SUPPLIED PASSAGE.
Jeff Golfman (born May 13, 1968) is a Canadian businessman, entrepreneur, inventor and author.

Background
Golfman was born on May 13, 1968, in Vancouver, British Columbia. He is a graduate of the University of Winnipeg Collegiate, and the Ivey Business School at University of Western Ontario.

Career
In 1990, Golfman started the Blue Box curbside recycling program in Winnipeg, Manitoba. In January 1998, Golfman and Woody Harrelson co-founded Prairie Paper, whose goal was to manufacture paper from wheat straw waste. The company's "Step Forward Paper" is made of 80 percent wheat straw waste and 20 percent wood fiber. In 2012, Golfman patented a method for manufacturing solely nonwood fiber paper. Golfman served as president of Prairie Paper until August 2015.

In December 2015, Golfman founded The Raw Office, a drop-ship reseller of environmentally friendly office supplies. In 2016, Golfman joined the Chlorine Free Products Association (CFPA) as an advisory board member.

Philanthropy
In 1991 Golfman founded Green Kids, Inc., a nonprofit live theatre group which helps educate young people on environmental subjects. In 2017 Golfman organized a fundraiser for Margaret's Housing and Community Support Services, raising about $177,000.

EXTRACTED ENTRIES.
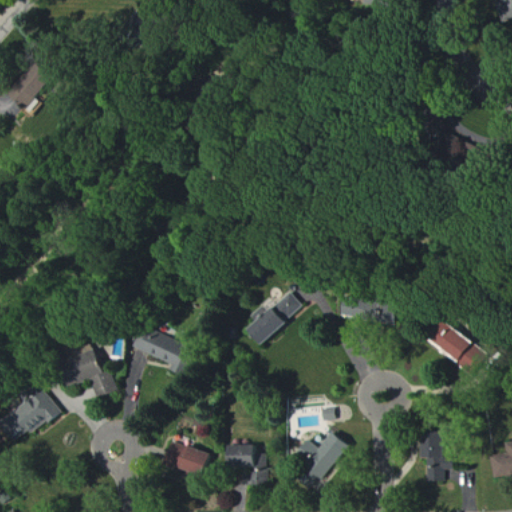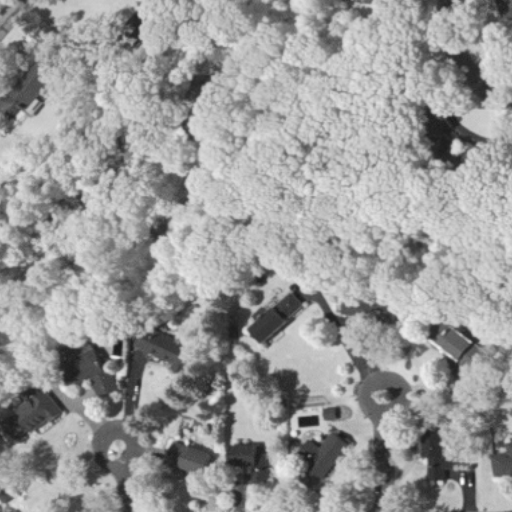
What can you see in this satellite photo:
building: (504, 0)
building: (382, 3)
road: (11, 13)
road: (470, 59)
building: (39, 92)
building: (376, 310)
building: (282, 319)
road: (346, 345)
building: (172, 351)
building: (465, 352)
building: (106, 380)
building: (43, 414)
building: (334, 414)
road: (388, 454)
building: (328, 456)
building: (442, 457)
building: (194, 459)
building: (254, 463)
building: (504, 466)
road: (128, 478)
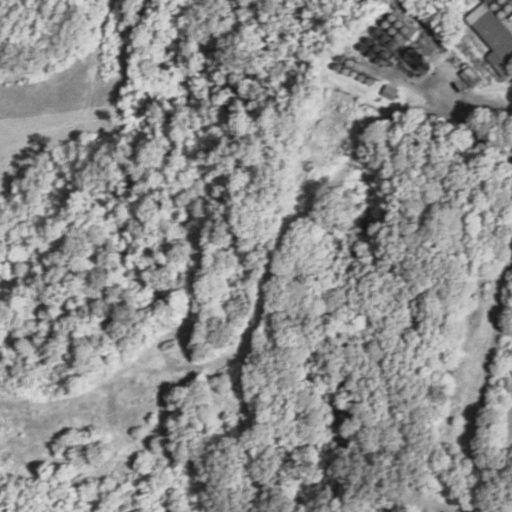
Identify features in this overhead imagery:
building: (496, 36)
building: (471, 77)
road: (280, 262)
building: (84, 445)
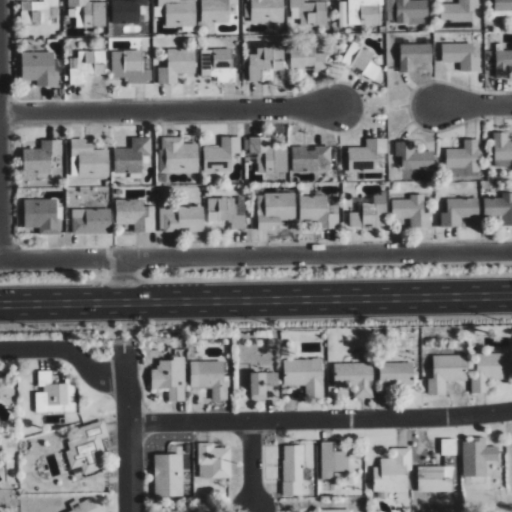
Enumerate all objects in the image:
building: (502, 7)
building: (40, 10)
building: (82, 10)
building: (126, 10)
building: (215, 10)
building: (265, 11)
building: (411, 11)
building: (457, 11)
building: (308, 12)
building: (363, 12)
building: (180, 14)
building: (414, 55)
building: (461, 56)
building: (307, 58)
building: (265, 61)
building: (360, 61)
building: (503, 62)
building: (218, 64)
building: (86, 65)
building: (177, 65)
building: (129, 66)
building: (39, 68)
road: (473, 102)
road: (167, 109)
building: (502, 150)
building: (262, 153)
building: (221, 155)
building: (366, 155)
building: (131, 156)
building: (178, 156)
building: (413, 156)
building: (41, 157)
building: (310, 158)
building: (90, 159)
building: (463, 159)
building: (499, 207)
building: (275, 209)
building: (228, 210)
building: (412, 211)
building: (459, 211)
building: (317, 212)
building: (41, 215)
building: (135, 215)
building: (182, 218)
building: (91, 221)
road: (256, 255)
road: (123, 280)
road: (256, 299)
road: (68, 352)
building: (490, 370)
building: (446, 372)
building: (396, 373)
building: (304, 376)
building: (170, 378)
building: (210, 378)
building: (354, 378)
building: (263, 386)
building: (49, 393)
road: (320, 419)
road: (129, 429)
building: (88, 449)
building: (477, 457)
building: (333, 460)
building: (213, 461)
road: (252, 467)
building: (292, 470)
building: (393, 472)
building: (168, 475)
building: (432, 480)
building: (83, 506)
building: (330, 510)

STATED GOAL 1. Write out the rows from their first line through the line containing "building: (43, 414)", including both ends. Leave out the pictures.
STATED GOAL 2. Extend the biography of Jeff Golfman from its last sentence.
The rows have no connection to the biography of Jeff Golfman.

EXPECTED OUTPUT 1.
What can you see in this satellite photo:
building: (504, 0)
building: (382, 3)
road: (11, 13)
road: (470, 59)
building: (39, 92)
building: (376, 310)
building: (282, 319)
road: (346, 345)
building: (172, 351)
building: (465, 352)
building: (106, 380)
building: (43, 414)

EXPECTED OUTPUT 2.
Awards and publications
In 2009, Golfman received the Silver Lining Award for Pulse Furniture. In 2013 Golfman was awarded the 3M Environmental Innovation Award by the Royal Canadian Geographical Society for his work in Prairie Paper.

In 2013 Golfman published a book, The Cool Vegetarian; he also publishes a blog by the same name. Also in 2013, Golfman was one of four Manitobans nominated for the Manning Innovation Awards.

In 2016, he was a finalist for the Brightlane Entrepreneur Awards for The Raw Office.

Golfman has also been a guest writer at Entrepreneur since 2016.

Other awards include the Federal Business Development Bank's Entrepreneur of the Year award, the Sustainable Development Award of Excellence, and the 2012 Envirokidz Giving Back Award.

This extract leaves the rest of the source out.